Furthermore, he said NERC plans to direct the DisCos to connect all the Ministries, Departments and Agencies (MDAs) with prepaid meters as a means of curbing indebtedness to them.
This is against the backdrop of the audit report, which revealed that debts owed by Federal Government MDAs to the DisCos had increased to N51 billion, representing 86 percent of the total debts of N59.3 billion owed by top 100 customers. The bulk of the debts were owed by the Military, Defence and MDAs.
ANED’s Executive Director, Sunday Oduntan, in a statement on Monday, noted that any attempt to go ahead with this plan to escrow the revenue accounts is tantamount to nationalisation or expropriation of the DisCos.
According to Oduntan, government had backslid in the N100 billion subsidy payment and other privatisation requirements.
ANED said: “To date, the government has not met the privatisation transaction foundational requirements of providing N100 billion in subsidy to the sector.
“Indeed, any at escrowing our accounts runs counter to the objectives of the National Electricity Power Policy, 2001 (NEPP) and the Electric Power Sector Reform Act, 2005 (2005), of a private sector-owned and managed electricity sector.
“It would also send very wrong signals to domestic and international investors that Nigeria is not fully open for private sector investment and that we are still partial to the old habits of nationalisation, preventing the injection of the cheap and sorely needed capital that is critical to the rehabilitation and improvement of electricity infrastructure.

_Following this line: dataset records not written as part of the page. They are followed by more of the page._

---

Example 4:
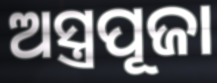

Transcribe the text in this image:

ଅସ୍ତ୍ରପୂଜା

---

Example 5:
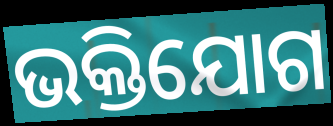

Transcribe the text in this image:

ଭକ୍ତିଯୋଗ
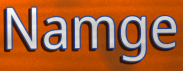
Namge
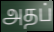
அதப்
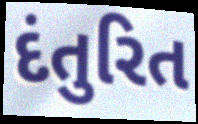
દંતુરિત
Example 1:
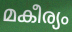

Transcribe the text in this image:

മകീര്യം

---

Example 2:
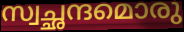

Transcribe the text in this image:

സ്വച്ഛന്ദമൊരു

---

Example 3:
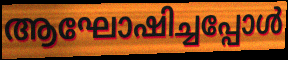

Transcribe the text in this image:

ആഘോഷിച്ചപ്പോൾ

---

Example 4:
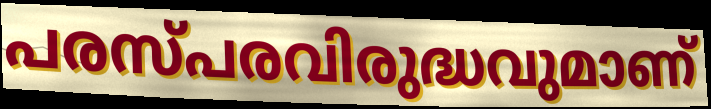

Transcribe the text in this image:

പരസ്പരവിരുദ്ധവുമാണ്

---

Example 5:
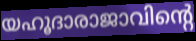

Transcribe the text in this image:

യഹൂദാരാജാവിന്റെ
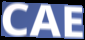
CAE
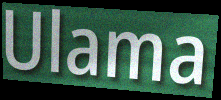
Ulama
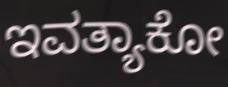
ಇವತ್ಯಾಕೋ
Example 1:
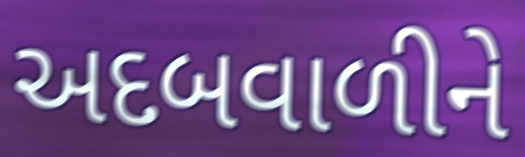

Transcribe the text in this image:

અદબવાળીને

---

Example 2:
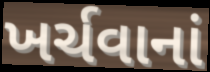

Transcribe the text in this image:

ખર્ચવાનાં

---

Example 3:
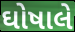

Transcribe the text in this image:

ઘોષાલે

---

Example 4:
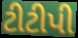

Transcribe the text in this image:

ટીટીપી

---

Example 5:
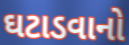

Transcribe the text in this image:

ઘટાડવાનો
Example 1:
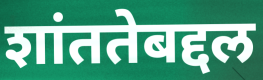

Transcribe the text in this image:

शांततेबद्दल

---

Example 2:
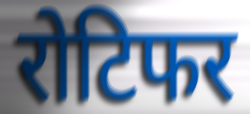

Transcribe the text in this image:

रोटिफर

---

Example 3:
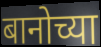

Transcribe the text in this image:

“You cannot have a, supposedly, private sector-owned and managed business in which the government now seizes control of its revenues. It is a contradiction in terms and practice. The same principle applies to any consideration of regulations or government action that intrudes into corporate responsibilities of procurement, financial management or personnel management.”

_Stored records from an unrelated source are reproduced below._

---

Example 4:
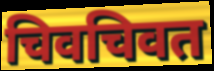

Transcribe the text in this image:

चिवचिवत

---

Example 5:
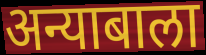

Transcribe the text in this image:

अन्याबाला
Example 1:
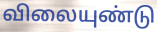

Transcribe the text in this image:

விலையுண்டு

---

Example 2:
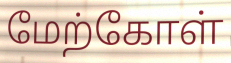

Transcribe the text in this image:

மேற்கோள்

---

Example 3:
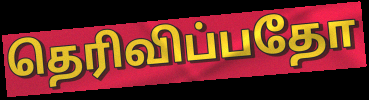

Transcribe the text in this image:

தெரிவிப்பதோ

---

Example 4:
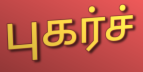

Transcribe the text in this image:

On plans to get DisCos declare their eligible customers, ANED said: “We understand that the idea of Eligible Customer declaration is under serious consideration. Our understanding is that Eligible Customers may only be declared by the Minister when a competitive market exists in the Nigerian Electricity Supply Industry (NESI).
On the N800 billion shortfalls in the sector, which had pushed power operators in financial crisis, ANED said : “These shortfalls undermine intervention objectives of the government.
“Similarly, continued failure to account for the outstanding market shortfalls that are currently in excess of N800 billion will, essentially, mean that the upstream operators remain in financial jeopardy, undermining one of the government’s major objectives for the intervention – increased or improved liquidity.”